- _Given records_
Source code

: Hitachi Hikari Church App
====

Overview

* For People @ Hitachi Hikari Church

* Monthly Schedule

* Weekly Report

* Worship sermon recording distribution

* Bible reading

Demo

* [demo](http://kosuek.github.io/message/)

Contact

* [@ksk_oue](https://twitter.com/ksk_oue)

- _Problem_
Copy out every line of the records above, unchanged.

- _Exercise answer_
Source code

: Hitachi Hikari Church App
====

Overview

* For People @ Hitachi Hikari Church

* Monthly Schedule

* Weekly Report

* Worship sermon recording distribution

* Bible reading

Demo

* [demo](http://kosuek.github.io/message/)

Contact

* [@ksk_oue](https://twitter.com/ksk_oue)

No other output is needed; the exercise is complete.